Finra exams to probe compliance with elder abuse rules

Executive said agency will check on systems and processes firms have in place, and gather information about how rules can be improved

Feb 5, 2019 @ 2:02 pm

By Greg Iacurci

Finra examinations will soon start probing broker-dealers' compliance with new rules issued a year ago that are meant to protect elderly clients from financial abuse and exploitation.

"I think the next round of exams, we'll be looking a little more closely," James Wrona, vice president and associate general counsel at the Financial Industry Regulatory Authority Inc., said Tuesday at a Securities Industry and Financial Markets Association event in New York.

Mr. Wrona was speaking of Finra Rule 2165, which went into effect in February 2018. The rule allows broker-dealers to place a hold on elderly clients' account disbursements if they have a reasonable belief the client is being financially abused.

The rule allows for a 15-day hold on the funds and the possibility of a 10-day extension. It's a safe harbor, meaning the rule is voluntary but provides legal protection from Finra to firms that follow its guidelines.

Mr. Wrona said the goal of the Finra exams would primarily be to check on the systems and processes firms have in place, to check that issues are properly elevated and that there's an identified team to handle relevant decisions. The regulator also wants to learn about firms' experiences with compliance, such as areas in which Finra could potentially assist and any tweaks the agency could make to the rule, he said.

"We want more information. This isn't going to be a gotcha, check the box, did you do it or not," Mr. Wrona said. "We're interested in learning about your situations, how you're dealing with [the rules] and how we can assist."

He did add that firms placing holds on account disbursements seemingly without forethought or procedure would warrant a closer look.

(More: 10 states with the weakest elder-abuse protections)

Some brokerage executives say there's room for improvement with the Finra rule.

"I think we need to revisit the hold periods," said Ashley Hulting, an attorney with TD Ameritrade Inc. who provides in-house counsel on retail and branch operations, on a panel at the SIFMA conference.

The firm is "almost never" able to conduct a thorough investigation within the allotted 15 days to definitively determine whether a senior is being financially exploited, Ms.
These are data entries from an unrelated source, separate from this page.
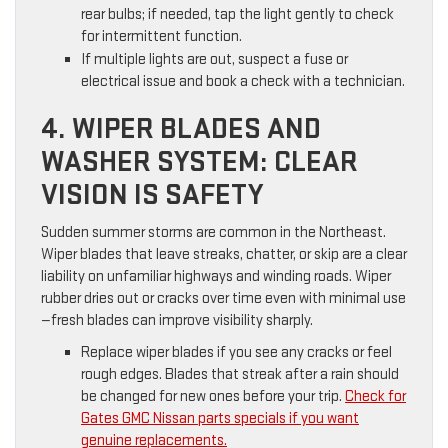
rear bulbs; if needed, tap the light gently to check
for intermittent function.
If multiple lights are out, suspect a fuse or
electrical issue and book a check with a technician.
4. WIPER BLADES AND
WASHER SYSTEM: CLEAR
VISION IS SAFETY
Sudden summer storms are common in the Northeast.
Wiper blades that leave streaks, chatter, or skip are a clear
liability on unfamiliar highways and winding roads. Wiper
rubber dries out or cracks over time even with minimal use
—fresh blades can improve visibility sharply.
Replace wiper blades if you see any cracks or feel
rough edges. Blades that streak after a rain should
be changed for new ones before your trip.
Check for
Gates GMC Nissan parts specials if you want
genuine replacements.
Hulting said.

Communicating with other brokerage firms who hold client money also has been a problem, panelists said, citing privacy concerns that could result in a lawsuit. While one institution may be able to prevent the outflow of funds due to a suspicion of abuse, the institution cannot easily contact another broker-dealer holding the client's money in order to warn them, panelists said.

"We should be able to call Merrill Lynch," said Ronald Long, director of regulatory affairs and elder client initiatives at Wells Fargo Advisors.

Panelists also complained of a lack of consistency among state agencies, such as Adult Protective Services or state securities regulators, when it comes to their response to broker-dealers' reports of suspected abuse.

"There are some Adult Protective Services, if you're not telling them there's a gun being held to a senior citizen's head, they don't want to hear about it," Ms. Hulting said.

Finra also released a parallel rule, Rule 4512, last February encouraging broker-dealers to gather the name of a trusted person to be contacted in case of suspected elder financial abuse.